What does college readiness look like when taught in high school?
Academic preparedness is only one aspect of a student ready for college. Other life skills such as accountability and problem-solving need to be taught.
BY Hannah Buchholz
Academically preparing students for college is the minimum expectation parents should hold for a high school. But, these days, students need so much more than academic readiness when they graduate. High school is a time to bridge the gap into adulthood. Parents should expect high schools to teach life skills such as accountability, ownership of mistakes, and time management.
Think back to your college years. How much success in your college career depended on your academic preparedness? How much was contingent on life skills such as conflict resolution and work ethic?
Now think about your first job interviews. Did the interviewer have questions about your GPA, or did they ask you to give examples of your problem-solving skills?
It’s a tall order to prepare students equally for both life and academics, but that is where great high schools shine. Lutheran High believes that student success goes beyond the classroom into the development of a whole person. This is what it means to thrive, not merely survive in high school.
Bachelor degrees - even masters or Ph.D.s for that matter - don’t translate into post-graduate success. High schools that invest in the development of the whole person - academically, emotionally, and spiritually - will graduate more students ready for success in the real world.
Problem Solving in the Classroom
A successful adult can problem solve well. In turn, those adults will make a more significant impact on their communities.
In the world of Google, problem-solving in the classroom is taking on a very different shape. In an article by Teacher Vision, problem-solving involves three essential functions:
Just Google It
The seeking information - or the “just Google it” - function is only the first step. But, it’s also the step where most students stop. The next steps - generating new knowledge and making decisions based on that knowledge - are where the rubber meets the road in problem-solving. Teachers who can lead students beyond information seeking are who we would call "rockstars."
Students who generate new knowledge or come up with their own solutions take responsibility for their education. They are active participants in the classroom. Each student brings a unique perspective to the problem. This leads to new insight into the problem and decisions based on their unique perspective.
The Opposite Approach
As Mr. Blomenberg shares, the style of teaching we try to avoid at LuHi is, “Students, the answer is A. What’s the answer? A.” Our goal is the opposite of teaching to a test or regurgitating information.
Students don’t need teachers to tell them answers; they already have devices at their fingertips to do that for them. All they have to say is, “Hey, Siri.” Information by itself is rather useless until it's applied.
Dynamic teachers do not rely on one method of getting information across to students. Lectures, group work, and hands-on projects all have a place in the classroom. Good teachers take steps beyond seeking information to generate new knowledge in students.
Rockstar teachers take problem-solving even further. They ask students to make decisions based on the new information or opinions they’ve formed based on their research.
Students who have practiced this skill before college will stand out. Google holds an infinite amount of information. In high school, students need to understand how to problem solve beyond the data.

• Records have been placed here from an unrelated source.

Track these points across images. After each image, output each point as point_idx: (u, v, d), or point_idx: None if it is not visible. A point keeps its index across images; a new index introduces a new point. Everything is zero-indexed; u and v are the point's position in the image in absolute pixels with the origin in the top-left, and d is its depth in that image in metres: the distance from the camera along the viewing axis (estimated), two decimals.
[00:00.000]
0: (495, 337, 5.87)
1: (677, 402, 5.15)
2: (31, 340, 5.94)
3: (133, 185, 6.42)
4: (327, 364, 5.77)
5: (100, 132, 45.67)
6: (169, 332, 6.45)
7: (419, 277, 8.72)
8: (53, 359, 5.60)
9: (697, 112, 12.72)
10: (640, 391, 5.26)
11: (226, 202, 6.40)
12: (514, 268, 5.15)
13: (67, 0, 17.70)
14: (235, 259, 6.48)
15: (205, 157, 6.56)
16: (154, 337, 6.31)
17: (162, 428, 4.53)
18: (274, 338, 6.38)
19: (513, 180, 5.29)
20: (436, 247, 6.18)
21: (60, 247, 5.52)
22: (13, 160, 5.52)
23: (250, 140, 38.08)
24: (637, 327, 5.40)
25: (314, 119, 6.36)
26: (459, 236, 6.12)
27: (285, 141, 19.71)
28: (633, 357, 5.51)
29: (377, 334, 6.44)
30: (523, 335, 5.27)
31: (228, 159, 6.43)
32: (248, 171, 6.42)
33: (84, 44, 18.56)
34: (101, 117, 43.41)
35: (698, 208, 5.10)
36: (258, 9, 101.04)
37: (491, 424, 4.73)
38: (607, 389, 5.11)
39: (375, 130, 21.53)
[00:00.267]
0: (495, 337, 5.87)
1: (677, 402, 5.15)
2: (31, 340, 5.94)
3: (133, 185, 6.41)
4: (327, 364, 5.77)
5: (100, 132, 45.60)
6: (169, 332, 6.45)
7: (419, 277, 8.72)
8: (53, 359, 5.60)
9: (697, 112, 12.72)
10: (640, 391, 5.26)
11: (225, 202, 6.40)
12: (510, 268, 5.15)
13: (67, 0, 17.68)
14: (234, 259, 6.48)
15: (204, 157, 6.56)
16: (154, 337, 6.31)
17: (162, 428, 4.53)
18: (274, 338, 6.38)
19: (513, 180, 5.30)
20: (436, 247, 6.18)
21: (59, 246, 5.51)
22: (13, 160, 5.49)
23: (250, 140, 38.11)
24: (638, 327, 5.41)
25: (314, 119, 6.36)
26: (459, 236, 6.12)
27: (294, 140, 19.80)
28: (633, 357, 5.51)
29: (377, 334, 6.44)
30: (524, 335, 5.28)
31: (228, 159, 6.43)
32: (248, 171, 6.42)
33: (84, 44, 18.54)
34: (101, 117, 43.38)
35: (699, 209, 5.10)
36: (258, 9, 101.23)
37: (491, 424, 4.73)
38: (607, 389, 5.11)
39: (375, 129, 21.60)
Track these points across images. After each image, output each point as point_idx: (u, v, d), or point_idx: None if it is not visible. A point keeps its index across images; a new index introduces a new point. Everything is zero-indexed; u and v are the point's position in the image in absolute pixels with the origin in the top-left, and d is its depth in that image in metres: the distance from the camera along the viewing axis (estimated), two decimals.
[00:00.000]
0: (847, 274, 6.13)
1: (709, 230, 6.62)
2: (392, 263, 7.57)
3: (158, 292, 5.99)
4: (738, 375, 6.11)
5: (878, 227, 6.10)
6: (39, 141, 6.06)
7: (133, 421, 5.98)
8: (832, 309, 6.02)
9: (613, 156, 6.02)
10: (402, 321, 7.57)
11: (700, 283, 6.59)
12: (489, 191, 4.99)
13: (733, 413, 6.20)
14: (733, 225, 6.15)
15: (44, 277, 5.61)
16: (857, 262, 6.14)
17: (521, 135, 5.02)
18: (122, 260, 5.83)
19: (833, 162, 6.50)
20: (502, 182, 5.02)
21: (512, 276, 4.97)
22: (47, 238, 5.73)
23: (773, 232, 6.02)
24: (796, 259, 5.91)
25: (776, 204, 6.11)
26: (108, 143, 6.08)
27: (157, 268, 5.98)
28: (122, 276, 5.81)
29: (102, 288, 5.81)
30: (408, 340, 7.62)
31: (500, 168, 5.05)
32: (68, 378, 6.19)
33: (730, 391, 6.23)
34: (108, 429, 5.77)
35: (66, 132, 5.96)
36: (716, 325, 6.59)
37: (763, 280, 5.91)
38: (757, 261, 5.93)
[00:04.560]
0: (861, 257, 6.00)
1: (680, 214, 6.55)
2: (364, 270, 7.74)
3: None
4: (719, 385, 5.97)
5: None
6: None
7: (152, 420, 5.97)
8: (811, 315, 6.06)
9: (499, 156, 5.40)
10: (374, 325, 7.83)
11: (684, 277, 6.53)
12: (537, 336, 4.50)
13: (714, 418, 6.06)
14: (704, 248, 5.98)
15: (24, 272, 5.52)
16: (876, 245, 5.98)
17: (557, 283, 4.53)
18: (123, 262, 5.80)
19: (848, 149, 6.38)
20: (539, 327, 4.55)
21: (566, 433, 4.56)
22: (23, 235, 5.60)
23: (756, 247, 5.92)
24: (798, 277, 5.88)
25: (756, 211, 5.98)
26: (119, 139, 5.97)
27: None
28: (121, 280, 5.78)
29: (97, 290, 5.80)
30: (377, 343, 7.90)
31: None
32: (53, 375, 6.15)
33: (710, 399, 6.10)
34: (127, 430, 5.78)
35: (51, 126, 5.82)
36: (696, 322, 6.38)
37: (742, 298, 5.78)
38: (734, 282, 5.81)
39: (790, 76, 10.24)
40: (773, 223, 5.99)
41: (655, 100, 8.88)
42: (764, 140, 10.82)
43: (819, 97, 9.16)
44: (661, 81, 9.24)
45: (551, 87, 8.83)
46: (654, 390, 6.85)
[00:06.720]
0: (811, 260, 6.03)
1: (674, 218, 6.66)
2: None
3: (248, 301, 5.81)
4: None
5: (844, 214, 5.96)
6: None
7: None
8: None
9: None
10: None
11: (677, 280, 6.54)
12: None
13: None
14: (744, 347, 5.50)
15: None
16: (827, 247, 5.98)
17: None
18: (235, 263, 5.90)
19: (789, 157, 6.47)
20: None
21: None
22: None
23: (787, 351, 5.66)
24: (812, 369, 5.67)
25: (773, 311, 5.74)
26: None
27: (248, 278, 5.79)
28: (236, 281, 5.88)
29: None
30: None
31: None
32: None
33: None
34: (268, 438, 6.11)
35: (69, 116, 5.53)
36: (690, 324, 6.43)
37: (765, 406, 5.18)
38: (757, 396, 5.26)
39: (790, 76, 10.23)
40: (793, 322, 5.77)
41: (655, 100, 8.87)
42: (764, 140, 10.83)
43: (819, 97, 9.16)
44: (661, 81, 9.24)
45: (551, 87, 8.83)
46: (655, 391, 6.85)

Problem Solving Beyond the Classroom
Problem-solving goes beyond the classroom, as Mr. Ness says in the video. Life skills are more complicated to teach students. Teachers have to be intentional about raising students up in this area.
At LuHi, this starts by encouraging students to be "all-in" with school culture. We encourage kids to take ownership of their space. We help them with organizational skills. We walk them through best practices for conflict resolution (Matthew 18).
An emphasis is placed on punctuality, preparedness, and a strong work ethic. These life skills lay the building blocks for problem-solving.
Teenagers crave accountability. A few years back, our Dean Team polled the student body, asking for feedback on ideas for improvement. Overwhelmingly, students said they valued teachers who held their classmates accountable for little things like dress code or class participation. Accountability creates responsibility.
Teachers are role models. High schoolers are constantly watching what adults around them do and act. When they see teachers committed to their craft, they will learn how to be committed to their own studies and extracurricular commitments. Seeing their teacher or parents solve issues will be an example of how they should (or shouldn’t) solve problems in their own lives.
Training students for adulthood should not be a delayed process. Parents should seek a school full of teachers who instill the same values they teach at home. Students who understand the importance of coming to class prepared and on time, and the value of participating will be more ready to jump feet first into life away from their parent’s house.
Students about to leave their high school, hometown, and parents equipped with problem-solving skills are better prepared for adulthood.
All students can thrive in high school. Sure, not every student will be an A+ student. But, every student is capable of learning the necessary skills needed to be a productive member of society. With the proper guidance, graduates will be able to think critically. Problem-solving - in and out of the classroom - will be second nature. When students see the great things they are capable of at a young age, they will be able to replicate them in college and beyond.